Manufacturers abandon the US in wave of restructuring across global markets

Nearly one in five international manufacturers have exited the US market in the past year, placing America among the top three global markets being abandoned, alongside China and Russia. According to new research from Revalize, 54 percent of US organizations report substantial revenue declines in the last 12 months, a stark signal of shrinking investor confidence and strategic realignments.

A shift in global manufacturing priorities

The Revalize report, which surveyed 500 senior executives across the US, Austria, Germany and Switzerland, reveals the confluence of geopolitical instability, tariff pressures and rising compliance burdens that are pushing manufacturers to exit or downsize in the US Eighty-five percent of respondents said they are restructuring supply chain strategies in response to geopolitical stress. Half of firms reported that new tariffs and compliance costs have raised their operating burdens.

As a hedge against risk, over half of global manufacturers say they have reduced reliance on suppliers in high-tariff regions and prioritized regionalization or friendshoring strategies. In practice this means turning to closer geographies such as Mexico, Southeast Asia, Eastern Europe or parts of North Africa as alternative hubs.

That trend mirrors findings from broader industry studies. Boston Consulting Group reports that more than 90 percent of North American firms have relocated at least part of their production or sourcing in the past five years, half shifting more than 20 percent of output. Capgemini finds that two thirds of US and European firms now have active reindustrialization plans, with onshoring and nearshoring gaining ground.

Digital tools underpin strategic realignment

In this era of exits and reshuffles, digital capabilities have become central to survival. Revalize reports that more than half of firms are adopting AI tools to optimize supply chain and inventory management, and to streamline operational processes. But adoption is uneven. Fifty-five percent of respondents cite integration challenges tied to unstructured data, legacy systems and siloed IT infrastructure.

McKinsey’s Global Supply Chain Leader Survey underscores the gap. While two thirds of firms are deploying advanced planning and scheduling systems, only 10 percent have fully completed deployments. That suggests many organizations are still wrestling with cultural, technical and investment barriers.

Beyond cost and risk, AI and data platforms offer speed, adaptability and visibility. Those that master these tools may gain advantage in volatile conditions. The winners will be those who can treat disruption as a constant rather than as a rare event.

The industrial map is being redrawn

The exodus of manufacturers from the US is redrawing the industrial map. As firms shift to new hubs, competitive dynamics are altering in both the US and receiving regions. Some regions once peripheral are rising as nodes in new value chains.
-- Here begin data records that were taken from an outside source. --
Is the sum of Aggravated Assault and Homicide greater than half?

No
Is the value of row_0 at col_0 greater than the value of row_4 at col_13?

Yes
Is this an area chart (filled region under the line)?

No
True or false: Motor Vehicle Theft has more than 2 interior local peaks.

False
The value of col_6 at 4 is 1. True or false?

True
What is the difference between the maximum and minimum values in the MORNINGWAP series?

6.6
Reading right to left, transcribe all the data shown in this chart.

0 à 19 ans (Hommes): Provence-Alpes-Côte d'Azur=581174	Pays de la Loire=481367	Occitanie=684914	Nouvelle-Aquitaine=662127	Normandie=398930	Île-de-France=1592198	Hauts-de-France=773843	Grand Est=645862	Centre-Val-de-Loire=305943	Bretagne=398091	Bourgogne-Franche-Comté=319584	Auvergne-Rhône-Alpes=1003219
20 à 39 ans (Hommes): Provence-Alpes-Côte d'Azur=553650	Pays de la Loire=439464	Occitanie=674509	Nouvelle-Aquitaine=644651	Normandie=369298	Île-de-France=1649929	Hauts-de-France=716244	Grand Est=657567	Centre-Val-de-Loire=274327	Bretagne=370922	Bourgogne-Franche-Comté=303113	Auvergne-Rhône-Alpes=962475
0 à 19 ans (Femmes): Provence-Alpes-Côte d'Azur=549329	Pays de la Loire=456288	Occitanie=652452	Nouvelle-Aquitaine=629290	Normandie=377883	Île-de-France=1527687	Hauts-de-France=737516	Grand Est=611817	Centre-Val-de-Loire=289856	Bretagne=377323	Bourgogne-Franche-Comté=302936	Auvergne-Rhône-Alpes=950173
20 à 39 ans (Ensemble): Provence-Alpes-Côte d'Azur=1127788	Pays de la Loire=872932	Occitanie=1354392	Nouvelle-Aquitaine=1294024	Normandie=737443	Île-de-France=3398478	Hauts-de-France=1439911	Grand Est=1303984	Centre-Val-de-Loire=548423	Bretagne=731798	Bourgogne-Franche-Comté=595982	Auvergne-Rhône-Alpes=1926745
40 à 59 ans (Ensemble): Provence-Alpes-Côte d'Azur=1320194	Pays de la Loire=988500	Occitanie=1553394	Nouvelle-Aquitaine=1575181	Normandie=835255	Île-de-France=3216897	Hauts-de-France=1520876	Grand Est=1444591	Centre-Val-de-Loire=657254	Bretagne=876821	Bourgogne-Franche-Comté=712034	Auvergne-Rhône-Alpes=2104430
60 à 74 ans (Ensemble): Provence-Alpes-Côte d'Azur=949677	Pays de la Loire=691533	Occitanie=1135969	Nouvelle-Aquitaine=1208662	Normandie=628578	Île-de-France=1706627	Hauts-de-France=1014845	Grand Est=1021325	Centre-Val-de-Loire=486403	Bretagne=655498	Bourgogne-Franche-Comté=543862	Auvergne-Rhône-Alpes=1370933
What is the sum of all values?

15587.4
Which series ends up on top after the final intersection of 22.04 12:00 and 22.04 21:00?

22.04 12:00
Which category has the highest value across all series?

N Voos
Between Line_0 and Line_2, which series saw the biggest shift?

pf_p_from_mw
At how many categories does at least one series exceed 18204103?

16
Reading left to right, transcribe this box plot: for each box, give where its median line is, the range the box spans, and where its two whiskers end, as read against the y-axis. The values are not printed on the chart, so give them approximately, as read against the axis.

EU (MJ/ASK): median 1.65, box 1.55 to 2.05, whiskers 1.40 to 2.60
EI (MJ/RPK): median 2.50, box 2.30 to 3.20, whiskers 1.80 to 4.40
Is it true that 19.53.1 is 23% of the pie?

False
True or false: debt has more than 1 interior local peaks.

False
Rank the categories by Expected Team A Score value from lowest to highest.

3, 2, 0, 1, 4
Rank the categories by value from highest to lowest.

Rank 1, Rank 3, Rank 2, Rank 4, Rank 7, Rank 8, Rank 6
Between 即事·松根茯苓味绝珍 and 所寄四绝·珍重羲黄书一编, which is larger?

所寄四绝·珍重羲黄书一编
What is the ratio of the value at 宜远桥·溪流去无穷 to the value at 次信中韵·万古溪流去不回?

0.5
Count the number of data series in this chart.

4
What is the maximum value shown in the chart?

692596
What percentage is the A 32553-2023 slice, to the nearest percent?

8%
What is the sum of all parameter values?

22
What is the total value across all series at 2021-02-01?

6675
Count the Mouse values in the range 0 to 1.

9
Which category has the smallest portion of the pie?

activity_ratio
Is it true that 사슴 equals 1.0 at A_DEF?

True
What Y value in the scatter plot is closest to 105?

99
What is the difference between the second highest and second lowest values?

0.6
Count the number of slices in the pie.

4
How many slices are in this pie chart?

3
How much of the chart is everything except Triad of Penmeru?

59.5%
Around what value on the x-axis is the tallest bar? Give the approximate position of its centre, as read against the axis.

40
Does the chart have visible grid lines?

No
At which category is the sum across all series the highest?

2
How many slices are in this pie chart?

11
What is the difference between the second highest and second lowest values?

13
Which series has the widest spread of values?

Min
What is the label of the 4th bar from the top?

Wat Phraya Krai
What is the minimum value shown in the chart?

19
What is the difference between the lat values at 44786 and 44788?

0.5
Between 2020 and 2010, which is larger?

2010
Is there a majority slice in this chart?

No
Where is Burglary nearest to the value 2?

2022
Within the US, supply clusters may contract or relocate internally. States with favorable regulatory regimes, proximity to markets or incentives for advanced manufacturing may pull ahead. At the same time, the cost of doing business will increase in regions losing scale and supplier density.

These shifts also amplify risk. The OECD warns of unintended consequences if reshoring is pursued too aggressively. Overlocalization could suppress global trade, reduce efficiency and expose economies to internal shocks. Dependency will not vanish. Instead supply chains will need to rebalance, not retreat entirely.

The US is no longer an unbeatable magnet for global manufacturing investment. Its retreat in the eyes of many global firms signals a turning tide in global industrial gravity.